Thirty-nine seconds later, the good vibes for the Hawks disappeared when former Hawk Michael Handzus beat Corey Crawford from the left circle, a bad goal for Crawford, who’s been so sharp all season. But just eight seconds after that — with the crowd still dancing in the aisles over the Handzus goal — Andrew Shaw scored to cut the Sharks lead to 3-2.
And 42 seconds after that — an eternity in this period — Marcus Kruger picked up his first goal of the season, taking advantage when Sharks defenseman Justin Braun carried the puck right into Wingels’ skates in front of his own net. Kruger swept in, took the puck and scored to tie it at 3-3.
Kruger has been stellar as a penalty-killer this season, but that was his first score of the season.
“It was good to score a goal,” Kruger said.
The game took a turn in the second as the teams finally settled down. Then Sharks center Andrew Desjardins leveled Jamal Mayers with a high hit. Quenneville said it was a “marginal” hit that wasn’t too egregious, but Mayers took exception with it after the game.
“You make a decision in my opinion to go for a piece of a guy’s body, and it happened to be my head,” he said. “I think he could have made a clean hit if he just chose to, but he didn’t do that.”

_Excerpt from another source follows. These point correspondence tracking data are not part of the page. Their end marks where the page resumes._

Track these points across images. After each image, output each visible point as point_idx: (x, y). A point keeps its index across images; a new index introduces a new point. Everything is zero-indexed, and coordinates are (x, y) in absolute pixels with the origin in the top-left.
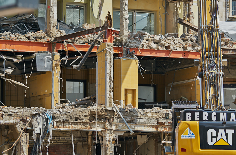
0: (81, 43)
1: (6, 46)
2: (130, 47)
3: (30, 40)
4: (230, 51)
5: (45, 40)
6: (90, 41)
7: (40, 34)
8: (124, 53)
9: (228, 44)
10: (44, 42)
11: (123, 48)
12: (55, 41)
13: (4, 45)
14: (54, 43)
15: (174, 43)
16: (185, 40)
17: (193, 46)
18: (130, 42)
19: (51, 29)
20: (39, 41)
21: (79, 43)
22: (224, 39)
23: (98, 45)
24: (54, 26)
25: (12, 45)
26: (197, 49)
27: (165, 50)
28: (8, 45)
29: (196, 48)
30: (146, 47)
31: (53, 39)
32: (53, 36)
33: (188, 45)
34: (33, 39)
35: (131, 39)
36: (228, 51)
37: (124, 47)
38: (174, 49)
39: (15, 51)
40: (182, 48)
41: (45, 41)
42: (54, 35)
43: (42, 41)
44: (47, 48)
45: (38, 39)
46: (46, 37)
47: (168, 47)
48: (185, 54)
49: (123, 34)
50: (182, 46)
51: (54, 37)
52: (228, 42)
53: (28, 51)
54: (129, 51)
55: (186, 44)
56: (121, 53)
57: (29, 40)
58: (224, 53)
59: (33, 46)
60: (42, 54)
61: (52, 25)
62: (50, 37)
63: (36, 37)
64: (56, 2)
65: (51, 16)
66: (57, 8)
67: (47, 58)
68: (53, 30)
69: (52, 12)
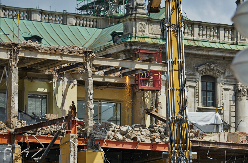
0: (43, 135)
2: (95, 138)
4: (199, 143)
5: (5, 131)
6: (53, 132)
8: (89, 145)
9: (198, 136)
11: (88, 140)
12: (15, 133)
14: (14, 135)
15: (142, 134)
16: (153, 132)
17: (161, 138)
18: (95, 134)
19: (12, 120)
21: (42, 134)
22: (193, 130)
23: (62, 136)
24: (14, 117)
26: (166, 141)
27: (132, 141)
29: (164, 140)
30: (112, 139)
31: (13, 130)
32: (13, 127)
33: (156, 136)
35: (96, 130)
36: (198, 143)
37: (89, 138)
38: (142, 141)
40: (149, 139)
41: (5, 133)
42: (14, 126)
43: (2, 133)
44: (7, 140)
46: (5, 128)
47: (135, 139)
48: (152, 146)
49: (88, 125)
50: (149, 137)
51: (15, 128)
52: (198, 134)
54: (94, 143)
55: (154, 136)
56: (86, 145)
58: (194, 145)
60: (1, 146)
61: (13, 115)
62: (10, 128)
64: (17, 91)
65: (11, 106)
66: (18, 97)
67: (7, 150)
68: (13, 121)
69: (13, 101)
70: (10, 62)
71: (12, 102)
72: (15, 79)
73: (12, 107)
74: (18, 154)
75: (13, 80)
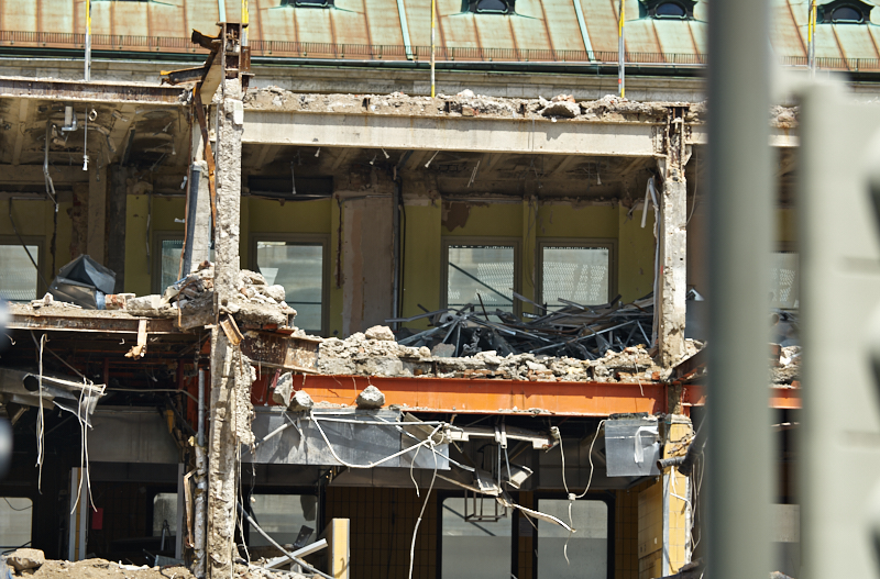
0: (777, 383)
1: (512, 401)
3: (592, 378)
5: (648, 375)
7: (631, 357)
10: (640, 383)
12: (674, 379)
13: (506, 397)
14: (673, 385)
19: (666, 340)
20: (627, 379)
24: (674, 331)
25: (533, 397)
28: (518, 397)
31: (669, 371)
32: (671, 363)
34: (608, 373)
39: (542, 413)
41: (646, 380)
42: (673, 360)
43: (637, 380)
44: (653, 401)
45: (622, 375)
46: (649, 366)
51: (674, 365)
53: (585, 414)
57: (589, 378)
59: (604, 395)
60: (624, 423)
61: (669, 327)
62: (663, 366)
63: (615, 368)
64: (681, 254)
65: (664, 299)
66: (685, 271)
67: (643, 433)
68: (671, 344)
69: (668, 284)
70: (660, 162)
71: (665, 287)
72: (674, 215)
73: (666, 302)
74: (681, 445)
75: (666, 218)
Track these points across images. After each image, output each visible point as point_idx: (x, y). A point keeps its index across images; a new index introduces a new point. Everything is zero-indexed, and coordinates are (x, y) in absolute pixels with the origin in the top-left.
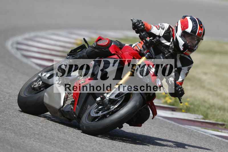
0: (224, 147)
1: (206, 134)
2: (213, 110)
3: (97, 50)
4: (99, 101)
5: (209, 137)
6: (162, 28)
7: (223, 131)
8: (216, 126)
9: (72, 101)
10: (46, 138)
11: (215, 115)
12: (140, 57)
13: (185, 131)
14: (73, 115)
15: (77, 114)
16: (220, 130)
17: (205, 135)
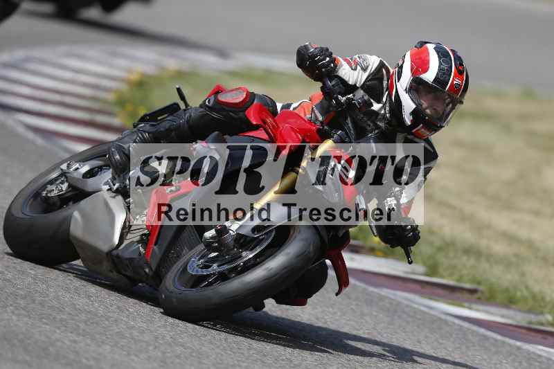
0: (474, 346)
1: (432, 312)
2: (451, 254)
3: (215, 115)
4: (212, 238)
5: (440, 319)
6: (362, 69)
7: (474, 306)
8: (458, 295)
9: (143, 235)
10: (43, 306)
11: (454, 267)
12: (319, 139)
13: (381, 304)
14: (143, 269)
15: (154, 266)
16: (466, 304)
17: (428, 314)
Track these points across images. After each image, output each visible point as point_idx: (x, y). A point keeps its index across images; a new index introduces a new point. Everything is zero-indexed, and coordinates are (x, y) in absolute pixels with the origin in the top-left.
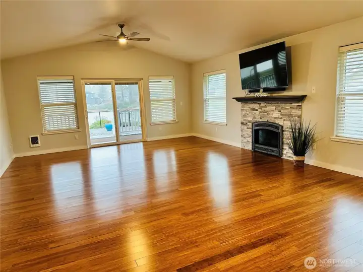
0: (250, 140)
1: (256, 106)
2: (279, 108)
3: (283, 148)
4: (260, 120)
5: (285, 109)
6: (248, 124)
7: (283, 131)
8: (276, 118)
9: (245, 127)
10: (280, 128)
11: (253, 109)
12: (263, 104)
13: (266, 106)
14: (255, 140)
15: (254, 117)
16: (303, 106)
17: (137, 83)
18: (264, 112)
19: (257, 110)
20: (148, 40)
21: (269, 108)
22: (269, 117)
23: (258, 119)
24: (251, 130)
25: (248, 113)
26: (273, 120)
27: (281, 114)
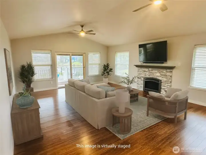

While Mayers was slow to get up, Duncan Keith — who’s only fought twice since 2006 — attacked Desjardins, drawing an instigator minor, an unsportsmanlike conduct minor, a fighting major and a 10-minute misconduct penalty. Desjardins, meanwhile, earned a match penalty (reportedly rescinded after the game) and a major for the high hit, along with five for fighting.
“We’re a team that sticks together, obviously Duncs jumped in there right away, and I certainly appreciate that,” Mayers said.
In the ensuing 4-on-4 play, Jonathan Toews blatantly picked the pocket of of Sharks defenseman Douglas Murray right in front of Niemi, and passed to a streaking Patrick Kane, who easily scored past a bewildered Niemi into the yawning net for a 4-3 Hawks lead, one the defense and Crawford — finally in control after a ghastly first period — wouldn’t relinquish.
Kane finished with an empty-netter in the final minute, keeping the Hawks atop the league standings.
“It’s a good start,” Kane said. “I think it shows the excitement we have in the room, coming back from a game like that. We’ve played a lot of games on the road, a long road trip, [and] we’re still focused on hockey. It’s a good start, hopefully we can continue it. And I think we can even play better. That’s the exciting part.”